State Report Cards Information Difficult to Find, Confusing to Use, Data Advocacy Group Says
Correction appended, Dec. 6
Despite some improvements, most states are falling short in the report cards they use to share essential school data, the advocacy group Data Quality Campaign argues in a new report.
Specifically, the group said, information is hard to find and difficult to understand, and isn’t being separated out based on students’ race, income, disability status, or other legally required characteristics. California is particularly egregious for its confusing color-coded dashboard, one advocate said.
Clear data are essential to accomplishing three critical education goals, Louisiana State Superintendent John White said on a call with reporters Tuesday.
First, he said, “You can’t gain public trust” in a state’s education system or its reforms if data are displayed in ways that are opaque and inaccessible.
Second, parents need to be informed, particularly when a state or district offers a wide choice of schools, he said.
And finally, White said, all the stakeholders in a state, from parents to educators to the business community, can’t have a sound discussion of where education policy stands, or should go in the future, without starting from the same accessible source of data.
The information is difficult to find through internet searches, hard to navigate once found, and sometimes on different webpages, according to the Data Quality Campaign report.
States are also using confusing acronyms and language that’s written on average at a post-secondary level, making it hard to understand for the average parent. Only nine states translate report cards into other languages, essential when 1 in 10 public school students is an English language learner.
“When you use jargon, write at a grade 15 level and speak only English, you’re missing a critical communication opportunity,” Paige Kowalski, the campaign’s executive vice president, said on the media call.
Eighteen states aren’t breaking out student data by race, income status, and other factors that are closely tied to the achievement gap, as the Every Student Succeeds Act requires. (The study looked at reports in place this summer, before many states turned in their ESSA implementation plans or are required to begin following them.)
“Overall, the experience was confusing and frustrating. If this is what it was like for our team, try and imagine what it’s like for parents and community members, who only have five minutes on a smartphone,” Kowalski added.
There are some bright spots, the group said, pointing to timelier testing data being used in report cards and a wider universe of information being shared.
Virginia, for instance, includes information like discipline rates, chronic absenteeism, and post-secondary enrollment, which can be looked at separately by race and gender, giving a fuller picture of school quality, the report said. The group highlighted New Mexico for its use of clear summative ratings and easy-to-find Spanish translations.

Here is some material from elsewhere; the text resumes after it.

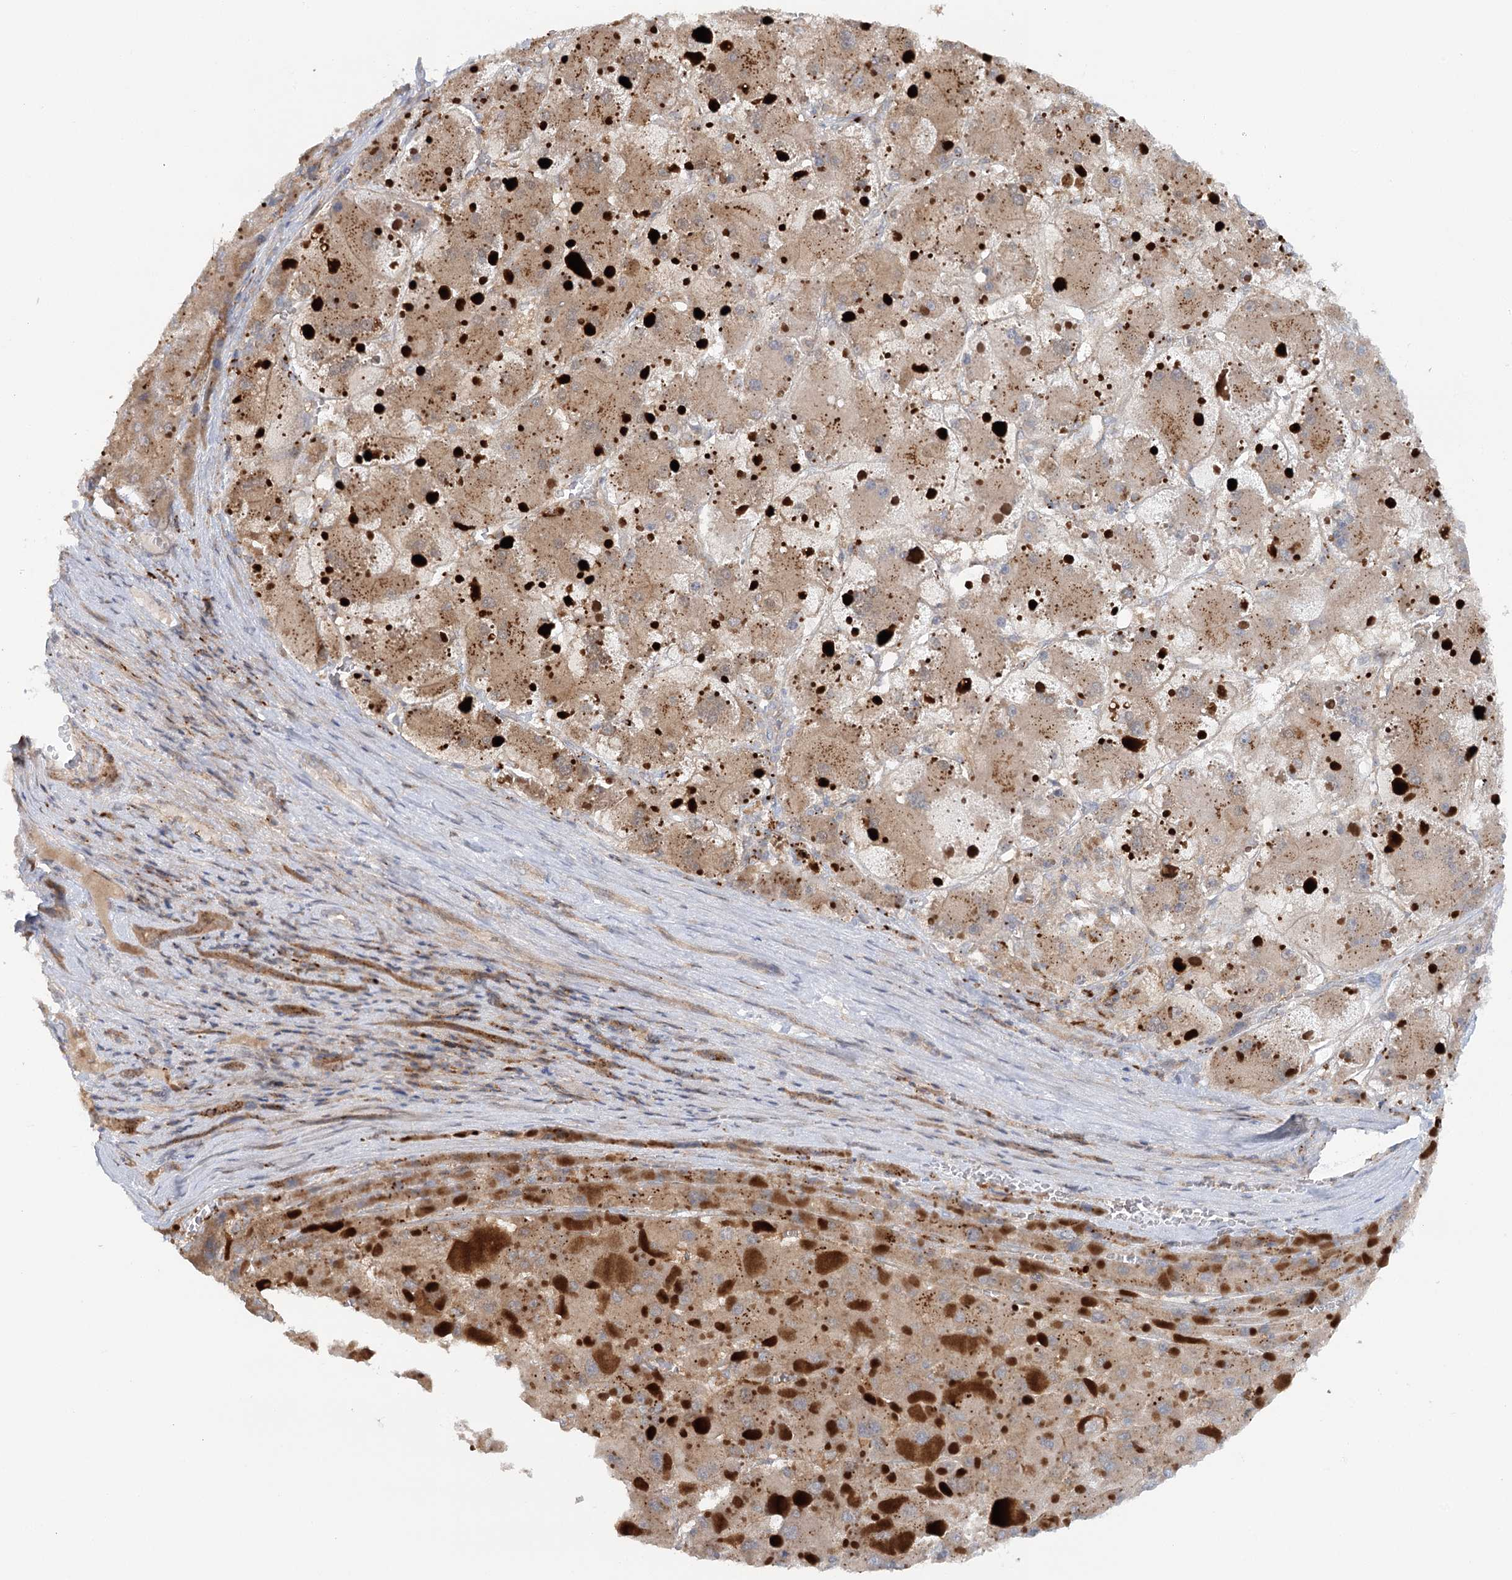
{"staining": {"intensity": "weak", "quantity": ">75%", "location": "cytoplasmic/membranous"}, "tissue": "liver cancer", "cell_type": "Tumor cells", "image_type": "cancer", "snomed": [{"axis": "morphology", "description": "Carcinoma, Hepatocellular, NOS"}, {"axis": "topography", "description": "Liver"}], "caption": "An image of hepatocellular carcinoma (liver) stained for a protein exhibits weak cytoplasmic/membranous brown staining in tumor cells.", "gene": "GBE1", "patient": {"sex": "female", "age": 73}}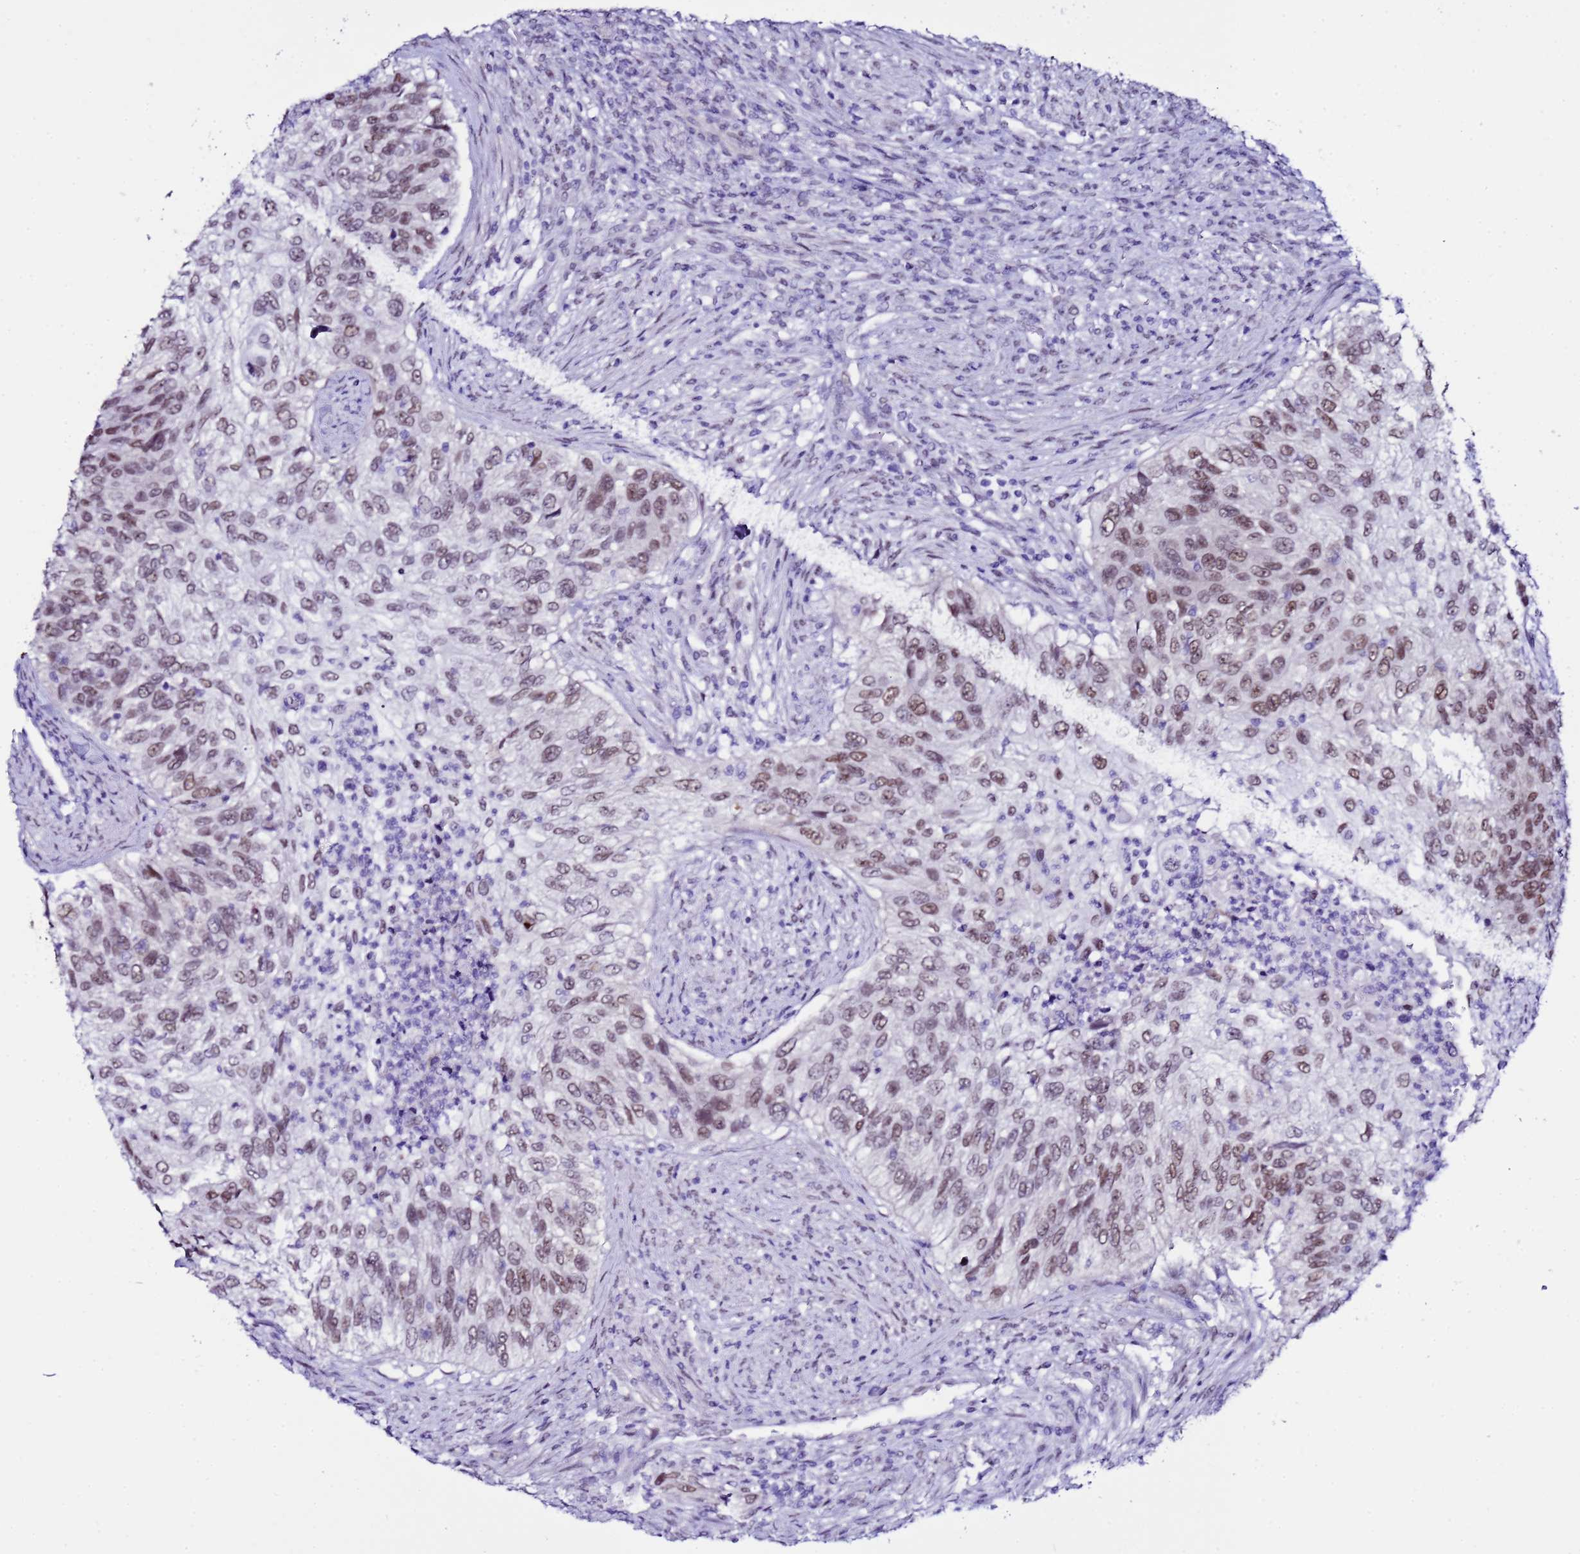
{"staining": {"intensity": "moderate", "quantity": ">75%", "location": "nuclear"}, "tissue": "urothelial cancer", "cell_type": "Tumor cells", "image_type": "cancer", "snomed": [{"axis": "morphology", "description": "Urothelial carcinoma, High grade"}, {"axis": "topography", "description": "Urinary bladder"}], "caption": "High-grade urothelial carcinoma tissue demonstrates moderate nuclear expression in about >75% of tumor cells, visualized by immunohistochemistry.", "gene": "BCL7A", "patient": {"sex": "female", "age": 60}}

But overall, there are easy ways for states to improve report cards immediately, the group argues.
States should simplify language, clean up acronyms by explaining any that are really necessary, disaggregate data, and work to better communicate education priorities.
Ryan Smith, executive director of Education Trust West, pointed in particular to California, which has come under fire for its “dashboard” approach to accountability. It relies on a five-tiered, color-coded system that critics have derided as confusing. It’s also been dinged for not being translated, key in a state with so many non-English speakers, and not being optimized for mobile phones, the way many low-income families would view it.
“California’s report card receives an incomplete grade,” Smith said on the Tuesday call.
The middle yellow band for various performance measures, for instance, is so broad that it encompasses both schools where students test several levels below grade level and schools where students are ahead of where they should be, he said.
The target audience for California’s dashboard isn’t clear, Smith said. The information isn’t “sophisticated” enough for schools and districts but isn’t “user-friendly” enough for families.
“California must improve its dashboard, but it’s also a [broader] call to action. If we are going to have the conversation around equity that has arisen in the aftermath of the passage of ESSA, we must ensure” that parents have the necessary information, he said.
Correction: Nine states provide language translations for their school report cards. Information was corrected from an earlier version of this story.
Disclosure: The Bill & Melinda Gates Foundation, Carnegie Corporation of New York, and Walton Family Foundation provide funding to both the Data Quality Campaign and The 74.